::: Source information :::
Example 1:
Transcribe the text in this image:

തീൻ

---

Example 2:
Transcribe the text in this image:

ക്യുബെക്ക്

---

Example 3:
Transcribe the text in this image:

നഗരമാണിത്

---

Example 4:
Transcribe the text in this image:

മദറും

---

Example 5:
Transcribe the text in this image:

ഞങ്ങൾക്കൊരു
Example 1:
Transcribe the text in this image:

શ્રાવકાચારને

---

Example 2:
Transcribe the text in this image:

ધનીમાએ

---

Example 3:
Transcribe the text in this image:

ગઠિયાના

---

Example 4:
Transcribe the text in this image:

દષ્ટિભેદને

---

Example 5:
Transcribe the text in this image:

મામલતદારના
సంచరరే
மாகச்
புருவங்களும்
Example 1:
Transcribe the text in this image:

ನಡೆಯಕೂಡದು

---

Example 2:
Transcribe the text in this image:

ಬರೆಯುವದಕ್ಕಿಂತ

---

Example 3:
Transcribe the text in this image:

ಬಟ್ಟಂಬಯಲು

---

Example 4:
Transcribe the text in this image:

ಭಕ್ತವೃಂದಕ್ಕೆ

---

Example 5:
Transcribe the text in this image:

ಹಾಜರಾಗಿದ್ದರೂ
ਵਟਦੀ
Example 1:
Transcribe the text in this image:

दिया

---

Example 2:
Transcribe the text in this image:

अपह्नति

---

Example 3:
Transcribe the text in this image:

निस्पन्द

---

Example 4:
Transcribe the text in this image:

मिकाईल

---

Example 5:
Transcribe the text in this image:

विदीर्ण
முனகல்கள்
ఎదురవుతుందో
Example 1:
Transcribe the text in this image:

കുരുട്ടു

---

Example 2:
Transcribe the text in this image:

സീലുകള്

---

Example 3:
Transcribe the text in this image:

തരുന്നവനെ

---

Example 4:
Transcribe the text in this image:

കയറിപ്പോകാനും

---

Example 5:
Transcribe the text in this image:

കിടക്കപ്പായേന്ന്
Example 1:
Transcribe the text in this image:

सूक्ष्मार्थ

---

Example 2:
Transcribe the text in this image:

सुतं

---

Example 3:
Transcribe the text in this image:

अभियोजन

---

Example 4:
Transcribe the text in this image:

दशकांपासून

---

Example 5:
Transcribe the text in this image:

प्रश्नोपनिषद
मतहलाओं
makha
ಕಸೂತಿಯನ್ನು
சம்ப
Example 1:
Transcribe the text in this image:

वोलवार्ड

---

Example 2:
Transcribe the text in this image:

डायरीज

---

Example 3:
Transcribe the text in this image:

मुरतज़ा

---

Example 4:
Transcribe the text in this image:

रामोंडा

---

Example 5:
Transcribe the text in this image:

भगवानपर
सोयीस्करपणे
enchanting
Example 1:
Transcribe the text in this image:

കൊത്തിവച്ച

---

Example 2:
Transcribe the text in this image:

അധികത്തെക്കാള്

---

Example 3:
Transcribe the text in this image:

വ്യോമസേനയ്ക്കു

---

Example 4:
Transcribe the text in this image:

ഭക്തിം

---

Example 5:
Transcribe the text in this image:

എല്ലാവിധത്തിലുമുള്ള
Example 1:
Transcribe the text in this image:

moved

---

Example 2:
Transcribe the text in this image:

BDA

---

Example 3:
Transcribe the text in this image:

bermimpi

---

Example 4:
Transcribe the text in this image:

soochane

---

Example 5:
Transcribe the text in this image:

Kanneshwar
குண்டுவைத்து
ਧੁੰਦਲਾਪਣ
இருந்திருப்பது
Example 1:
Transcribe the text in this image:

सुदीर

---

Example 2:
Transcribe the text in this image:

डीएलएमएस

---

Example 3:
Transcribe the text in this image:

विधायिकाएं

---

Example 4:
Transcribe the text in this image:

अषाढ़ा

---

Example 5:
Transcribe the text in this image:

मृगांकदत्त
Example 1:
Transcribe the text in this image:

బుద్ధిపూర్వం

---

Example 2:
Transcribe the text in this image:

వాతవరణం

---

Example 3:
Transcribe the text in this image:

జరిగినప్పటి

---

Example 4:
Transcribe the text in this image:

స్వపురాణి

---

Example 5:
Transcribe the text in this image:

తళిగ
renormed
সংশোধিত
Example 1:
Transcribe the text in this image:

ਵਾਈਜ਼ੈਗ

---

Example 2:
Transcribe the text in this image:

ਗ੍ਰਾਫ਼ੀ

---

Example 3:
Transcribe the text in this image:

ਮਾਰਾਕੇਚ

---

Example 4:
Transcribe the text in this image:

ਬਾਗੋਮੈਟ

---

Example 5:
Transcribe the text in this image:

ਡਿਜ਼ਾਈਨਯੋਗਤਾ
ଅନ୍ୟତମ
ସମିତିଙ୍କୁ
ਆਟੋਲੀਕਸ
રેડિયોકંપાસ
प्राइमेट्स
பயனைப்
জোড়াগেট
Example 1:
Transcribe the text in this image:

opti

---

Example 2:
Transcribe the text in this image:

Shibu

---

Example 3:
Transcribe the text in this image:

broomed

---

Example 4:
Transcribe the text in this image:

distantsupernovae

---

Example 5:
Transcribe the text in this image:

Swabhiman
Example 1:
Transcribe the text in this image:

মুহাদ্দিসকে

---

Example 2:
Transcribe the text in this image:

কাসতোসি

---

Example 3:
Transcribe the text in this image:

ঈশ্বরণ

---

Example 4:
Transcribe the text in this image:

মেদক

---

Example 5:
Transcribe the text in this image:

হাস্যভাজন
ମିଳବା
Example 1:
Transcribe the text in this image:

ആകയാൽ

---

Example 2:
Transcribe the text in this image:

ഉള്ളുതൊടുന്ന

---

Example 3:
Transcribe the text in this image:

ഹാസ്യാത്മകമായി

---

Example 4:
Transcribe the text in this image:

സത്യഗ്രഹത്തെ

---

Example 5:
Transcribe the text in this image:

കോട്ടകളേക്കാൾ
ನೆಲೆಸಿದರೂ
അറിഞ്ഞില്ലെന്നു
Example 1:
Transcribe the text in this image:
:::
- What to work on -
Your job is to reproduce the listing exactly.

- Your solution -
Example 1:
Transcribe the text in this image:

തീൻ

---

Example 2:
Transcribe the text in this image:

ക്യുബെക്ക്

---

Example 3:
Transcribe the text in this image:

നഗരമാണിത്

---

Example 4:
Transcribe the text in this image:

മദറും

---

Example 5:
Transcribe the text in this image:

ഞങ്ങൾക്കൊരു
Example 1:
Transcribe the text in this image:

શ્રાવકાચારને

---

Example 2:
Transcribe the text in this image:

ધનીમાએ

---

Example 3:
Transcribe the text in this image:

ગઠિયાના

---

Example 4:
Transcribe the text in this image:

દષ્ટિભેદને

---

Example 5:
Transcribe the text in this image:

મામલતદારના
సంచరరే
மாகச்
புருவங்களும்
Example 1:
Transcribe the text in this image:

ನಡೆಯಕೂಡದು

---

Example 2:
Transcribe the text in this image:

ಬರೆಯುವದಕ್ಕಿಂತ

---

Example 3:
Transcribe the text in this image:

ಬಟ್ಟಂಬಯಲು

---

Example 4:
Transcribe the text in this image:

ಭಕ್ತವೃಂದಕ್ಕೆ

---

Example 5:
Transcribe the text in this image:

ಹಾಜರಾಗಿದ್ದರೂ
ਵਟਦੀ
Example 1:
Transcribe the text in this image:

दिया

---

Example 2:
Transcribe the text in this image:

अपह्नति

---

Example 3:
Transcribe the text in this image:

निस्पन्द

---

Example 4:
Transcribe the text in this image:

मिकाईल

---

Example 5:
Transcribe the text in this image:

विदीर्ण
முனகல்கள்
ఎదురవుతుందో
Example 1:
Transcribe the text in this image:

കുരുട്ടു

---

Example 2:
Transcribe the text in this image:

സീലുകള്

---

Example 3:
Transcribe the text in this image:

തരുന്നവനെ

---

Example 4:
Transcribe the text in this image:

കയറിപ്പോകാനും

---

Example 5:
Transcribe the text in this image:

കിടക്കപ്പായേന്ന്
Example 1:
Transcribe the text in this image:

सूक्ष्मार्थ

---

Example 2:
Transcribe the text in this image:

सुतं

---

Example 3:
Transcribe the text in this image:

अभियोजन

---

Example 4:
Transcribe the text in this image:

दशकांपासून

---

Example 5:
Transcribe the text in this image:

प्रश्नोपनिषद
मतहलाओं
makha
ಕಸೂತಿಯನ್ನು
சம்ப
Example 1:
Transcribe the text in this image:

वोलवार्ड

---

Example 2:
Transcribe the text in this image:

डायरीज

---

Example 3:
Transcribe the text in this image:

मुरतज़ा

---

Example 4:
Transcribe the text in this image:

रामोंडा

---

Example 5:
Transcribe the text in this image:

भगवानपर
सोयीस्करपणे
enchanting
Example 1:
Transcribe the text in this image:

കൊത്തിവച്ച

---

Example 2:
Transcribe the text in this image:

അധികത്തെക്കാള്

---

Example 3:
Transcribe the text in this image:

വ്യോമസേനയ്ക്കു

---

Example 4:
Transcribe the text in this image:

ഭക്തിം

---

Example 5:
Transcribe the text in this image:

എല്ലാവിധത്തിലുമുള്ള
Example 1:
Transcribe the text in this image:

moved

---

Example 2:
Transcribe the text in this image:

BDA

---

Example 3:
Transcribe the text in this image:

bermimpi

---

Example 4:
Transcribe the text in this image:

soochane

---

Example 5:
Transcribe the text in this image:

Kanneshwar
குண்டுவைத்து
ਧੁੰਦਲਾਪਣ
இருந்திருப்பது
Example 1:
Transcribe the text in this image:

सुदीर

---

Example 2:
Transcribe the text in this image:

डीएलएमएस

---

Example 3:
Transcribe the text in this image:

विधायिकाएं

---

Example 4:
Transcribe the text in this image:

अषाढ़ा

---

Example 5:
Transcribe the text in this image:

मृगांकदत्त
Example 1:
Transcribe the text in this image:

బుద్ధిపూర్వం

---

Example 2:
Transcribe the text in this image:

వాతవరణం

---

Example 3:
Transcribe the text in this image:

జరిగినప్పటి

---

Example 4:
Transcribe the text in this image:

స్వపురాణి

---

Example 5:
Transcribe the text in this image:

తళిగ
renormed
সংশোধিত
Example 1:
Transcribe the text in this image:

ਵਾਈਜ਼ੈਗ

---

Example 2:
Transcribe the text in this image:

ਗ੍ਰਾਫ਼ੀ

---

Example 3:
Transcribe the text in this image:

ਮਾਰਾਕੇਚ

---

Example 4:
Transcribe the text in this image:

ਬਾਗੋਮੈਟ

---

Example 5:
Transcribe the text in this image:

ਡਿਜ਼ਾਈਨਯੋਗਤਾ
ଅନ୍ୟତମ
ସମିତିଙ୍କୁ
ਆਟੋਲੀਕਸ
રેડિયોકંપાસ
प्राइमेट्स
பயனைப்
জোড়াগেট
Example 1:
Transcribe the text in this image:

opti

---

Example 2:
Transcribe the text in this image:

Shibu

---

Example 3:
Transcribe the text in this image:

broomed

---

Example 4:
Transcribe the text in this image:

distantsupernovae

---

Example 5:
Transcribe the text in this image:

Swabhiman
Example 1:
Transcribe the text in this image:

মুহাদ্দিসকে

---

Example 2:
Transcribe the text in this image:

কাসতোসি

---

Example 3:
Transcribe the text in this image:

ঈশ্বরণ

---

Example 4:
Transcribe the text in this image:

মেদক

---

Example 5:
Transcribe the text in this image:

হাস্যভাজন
ମିଳବା
Example 1:
Transcribe the text in this image:

ആകയാൽ

---

Example 2:
Transcribe the text in this image:

ഉള്ളുതൊടുന്ന

---

Example 3:
Transcribe the text in this image:

ഹാസ്യാത്മകമായി

---

Example 4:
Transcribe the text in this image:

സത്യഗ്രഹത്തെ

---

Example 5:
Transcribe the text in this image:

കോട്ടകളേക്കാൾ
ನೆಲೆಸಿದರೂ
അറിഞ്ഞില്ലെന്നു
Example 1:
Transcribe the text in this image:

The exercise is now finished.